## OBJECTIVES
1 > Summarize the Halloween film list in two sentences.
2 > Turn the paragraph of the Halloween film list that begins "Perhaps the best Halloween film" into a bulleted list of its main facts.
3 > Carry on the Halloween film list from the point where it stops.

## SOURCE DOCUMENT
** start **

2. The Nightmare Before Christmas (1993)
Perhaps the best Halloween film on this list, Nightmare Before Christmas provides thrills and eye candy for audiences of all ages. It's a stop motion musical conceived by Tim Burton and directed by Henry Selick. At the heart of the story is Jack Skellington, a Halloween Town resident who gains entry to Christmas Town. Once he learns of the holiday, he decides to attempt to celebrate it. The film's visuals are spectacular as is its score which was composed by Danny Elfman. Viewers will find it interesting that the film's plot was formulated in a poem written by Tim Burton back in 1982.
1. It’s The Great Pumpkin, Charlie Brown (1966)

** end **

## MATERIAL SUPPLIED
** start **

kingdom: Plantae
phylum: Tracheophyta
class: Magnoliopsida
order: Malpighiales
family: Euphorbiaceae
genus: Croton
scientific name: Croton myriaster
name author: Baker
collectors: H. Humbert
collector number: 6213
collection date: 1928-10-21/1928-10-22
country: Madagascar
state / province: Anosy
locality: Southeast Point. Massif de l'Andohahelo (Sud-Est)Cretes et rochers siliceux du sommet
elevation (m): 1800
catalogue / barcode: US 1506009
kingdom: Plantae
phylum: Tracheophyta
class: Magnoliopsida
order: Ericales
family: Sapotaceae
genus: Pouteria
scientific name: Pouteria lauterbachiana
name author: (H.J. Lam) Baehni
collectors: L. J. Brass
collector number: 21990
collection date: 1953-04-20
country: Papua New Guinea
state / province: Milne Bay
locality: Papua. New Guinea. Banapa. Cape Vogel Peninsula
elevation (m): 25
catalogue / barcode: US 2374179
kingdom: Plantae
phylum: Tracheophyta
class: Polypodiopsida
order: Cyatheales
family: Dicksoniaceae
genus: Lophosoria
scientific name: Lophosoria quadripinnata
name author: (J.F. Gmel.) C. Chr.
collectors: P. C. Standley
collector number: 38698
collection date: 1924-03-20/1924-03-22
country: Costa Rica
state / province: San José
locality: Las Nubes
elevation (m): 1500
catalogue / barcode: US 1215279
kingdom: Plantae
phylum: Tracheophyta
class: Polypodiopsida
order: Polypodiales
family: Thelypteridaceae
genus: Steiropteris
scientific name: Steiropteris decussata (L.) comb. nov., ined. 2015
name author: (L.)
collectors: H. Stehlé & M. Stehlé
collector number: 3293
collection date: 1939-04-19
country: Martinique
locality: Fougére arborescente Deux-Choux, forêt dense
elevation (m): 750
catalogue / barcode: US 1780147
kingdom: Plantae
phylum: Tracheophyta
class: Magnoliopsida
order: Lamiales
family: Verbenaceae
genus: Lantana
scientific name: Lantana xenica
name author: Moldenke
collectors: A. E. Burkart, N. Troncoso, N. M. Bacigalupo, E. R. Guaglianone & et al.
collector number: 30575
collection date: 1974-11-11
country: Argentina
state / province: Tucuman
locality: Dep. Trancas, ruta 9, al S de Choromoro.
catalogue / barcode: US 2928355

** end **

## FINAL ANSWERS
1 > The Nightmare Before Christmas (1993), second on the list and perhaps its best Halloween film, is a stop motion musical conceived by Tim Burton and directed by Henry Selick. It follows Halloween Town resident Jack Skellington, who gains entry to Christmas Town and tries to celebrate the holiday; its visuals and Danny Elfman score are spectacular, and its plot came from a 1982 poem by Burton.

2 >
- Perhaps the best Halloween film on the list, offering thrills and eye candy for all ages
- Stop motion musical conceived by Tim Burton and directed by Henry Selick
- Centers on Jack Skellington, a Halloween Town resident who gains entry to Christmas Town and decides to attempt to celebrate Christmas
- Spectacular visuals and a score composed by Danny Elfman
- Plot formulated in a poem Tim Burton wrote in 1982

3 >
While this television special is decidedly unscary, it is still enjoyable to watch. It is the third Peanuts special and airs each Halloween on ABC. The special centers around the Peanuts crew's preparations for Halloween and their subsequent trick-or-treating misadventures. Linus composes his yearly letter to The Great Pumpkin while Charlie Brown and Patty express skepticism about the pumpkin's existence. The crew spends much of Halloween in the local pumpkin patch, waiting for the Great Pumpkin to appear. When the special first aired, child viewers from all over the United States mailed their candy to Charlie Brown so that he could enjoy the holiday as well. Part of what makes these classic Peanuts TV specials so endearing is that the voice work is done entirely by children (very rare for animation). It’s heart-warming, and no Halloween season is complete without at least one viewing of it.
Thanks so much for stopping by, Brandon, and sharing these Top 5! I know for us, it just isn't Halloween until we've watched It's the Great Pumpkin, Charlie Brown!